Blind Drunk

By Jonathan Goodstone

wine

The beginning of April 2006 proved a bruising couple of days for the egos of Tabs worldwide. While the Dark Blue’s victory on and against the Thames’ raging waters demonstrated the triumph of Oxford muscle, only a few short miles away an equally treacherous locale supplied the scene for another significant success. Within deepest Pall Mall the walls of the Oxford and Cambridge London Club provided the scene for an epic battle of taste and sensibility.

In one of the closest fought contests in the fifty-three year history of the Pol Roger Oxford and Cambridge Blind Wine- Tasting Match, the tasters of Oxford guaranteed a miserable month for Cambridge by ensuring a clean sweep in liquid based varsity competitions.

The contest consisted of two teams of six, plus a reserve in case of either a draw or complete intoxication, going head to head over twelve unknown wines, six red and six white, in a bid to identify the principal variety of grape, region, sub-region, and vintage for each wine. Deriving clues from the colour, smell, and taste, the competitors sought to identify each beverage in a process that combines science and art.

While methodical deduction may represent the key to success there is always a place for instinct, and Rob Hayward, this year’s President and co•captain of the winning Oxford side, is keen to emphasise the importance of first impressions as a key to success. It is, however, not only a sensitive palate that is needed in order to succeed at this pinnacle of Bacchic clashes, but the knowledge of an enormous variety of wines coupled with the ability to recall their particular flavours.

Preparation for such an event “is as much a matter of learning as tasting” argues Rob Hayward. At the very least six months are needed and often considerably longer periods of time, to build up the mental database required to compete in this kind of competition, skills honed through a combination of winemaker’s tastings and practice blind tastings.

While the blind tastings help to sharpen the competitive edge it is the visits by representatives from the wine industries’ major families that constitute the social side of Oxford University Wine Circle’s termcard. These visits provide an opportunity for the winemakers to showcase both old and new brands to a receptive audience who in turn get to show their appreciation through its consumption.

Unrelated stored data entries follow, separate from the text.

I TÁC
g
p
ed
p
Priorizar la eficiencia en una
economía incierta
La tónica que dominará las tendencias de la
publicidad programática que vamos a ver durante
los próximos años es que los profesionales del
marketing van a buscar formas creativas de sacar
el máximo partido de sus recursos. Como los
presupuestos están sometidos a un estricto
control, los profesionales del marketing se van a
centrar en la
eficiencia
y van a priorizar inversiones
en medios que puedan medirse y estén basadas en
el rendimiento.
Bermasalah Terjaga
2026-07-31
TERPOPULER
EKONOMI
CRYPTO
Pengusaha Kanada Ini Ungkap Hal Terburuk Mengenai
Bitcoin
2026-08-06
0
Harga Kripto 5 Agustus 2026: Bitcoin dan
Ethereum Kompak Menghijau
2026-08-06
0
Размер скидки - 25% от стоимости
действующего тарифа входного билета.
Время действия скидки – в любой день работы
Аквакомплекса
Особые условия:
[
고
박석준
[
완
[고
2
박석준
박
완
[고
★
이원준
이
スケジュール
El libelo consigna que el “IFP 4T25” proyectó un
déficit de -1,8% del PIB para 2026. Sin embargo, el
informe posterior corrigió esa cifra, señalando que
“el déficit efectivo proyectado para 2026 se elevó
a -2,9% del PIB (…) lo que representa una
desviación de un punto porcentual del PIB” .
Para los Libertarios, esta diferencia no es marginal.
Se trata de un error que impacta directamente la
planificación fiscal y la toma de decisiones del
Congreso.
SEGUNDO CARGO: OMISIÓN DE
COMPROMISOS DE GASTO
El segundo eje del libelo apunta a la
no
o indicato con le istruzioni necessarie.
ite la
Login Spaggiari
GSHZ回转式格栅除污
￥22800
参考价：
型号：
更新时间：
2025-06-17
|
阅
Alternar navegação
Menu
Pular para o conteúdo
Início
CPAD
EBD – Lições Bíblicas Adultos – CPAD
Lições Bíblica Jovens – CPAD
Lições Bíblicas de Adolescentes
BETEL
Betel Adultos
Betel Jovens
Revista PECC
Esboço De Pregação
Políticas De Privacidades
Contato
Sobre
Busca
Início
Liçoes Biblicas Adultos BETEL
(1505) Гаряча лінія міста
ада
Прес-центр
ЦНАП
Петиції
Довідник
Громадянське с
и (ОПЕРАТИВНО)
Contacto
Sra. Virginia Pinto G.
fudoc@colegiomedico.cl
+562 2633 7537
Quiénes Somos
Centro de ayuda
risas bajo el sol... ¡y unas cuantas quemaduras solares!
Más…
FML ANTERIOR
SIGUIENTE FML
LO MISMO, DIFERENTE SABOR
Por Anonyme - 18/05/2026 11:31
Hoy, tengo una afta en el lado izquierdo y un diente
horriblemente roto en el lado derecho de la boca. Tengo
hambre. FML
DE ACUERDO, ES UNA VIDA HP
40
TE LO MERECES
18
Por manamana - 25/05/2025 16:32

Interest in wine within Oxford appears to be on the increase, with films such as 2004’s Sideways not only raising the profile of the pastime but also helping to demystify and modernise its image. Wine tasting is no longer the preserve of the wealthy and the ostentatious classes, and while it is still possible to encounter reviewers comparing the “nose” of a wine to the smell of a newly unpackaged raincoat, the contemporary approach seems generally more grounded.

Besides, occasionally comparing a wine to the taste of a grilled quail egg is half the fun. Discounting the various college drinking societies, the wine scene in Oxford revolves around the original and prestigious Oxford University Wine Circle and the large and sociable Oxford University wine society, Bacchus.

If one is tempted to gain insight into what you actually drink at formal, or move beyond the charms of Inti to a whole new world of understanding and appreciating wine without having to break the bank, then these societies provide the perfect means. As to motivation, well it is a social activity that involves drinking a lot of wine in the company of people such as the Comte Alexandre de Lur-Saluces, a man you are probably unlikely to meet in other circumstances.

As to what the wine society president on the street is buying for them, the Cotes du Rhone ‘Parallele 45’, Paul Jaboulet, available at Oddbins for £7.99 represents an excellent bottle at a reasonable price. If any further incentive is needed then perhaps the words of George Bernard Shaw present the most convincing case for those finalists out there to put away the fish oil and indulge: “A mind of the calibre of mine cannot derive its nutriment from cows.”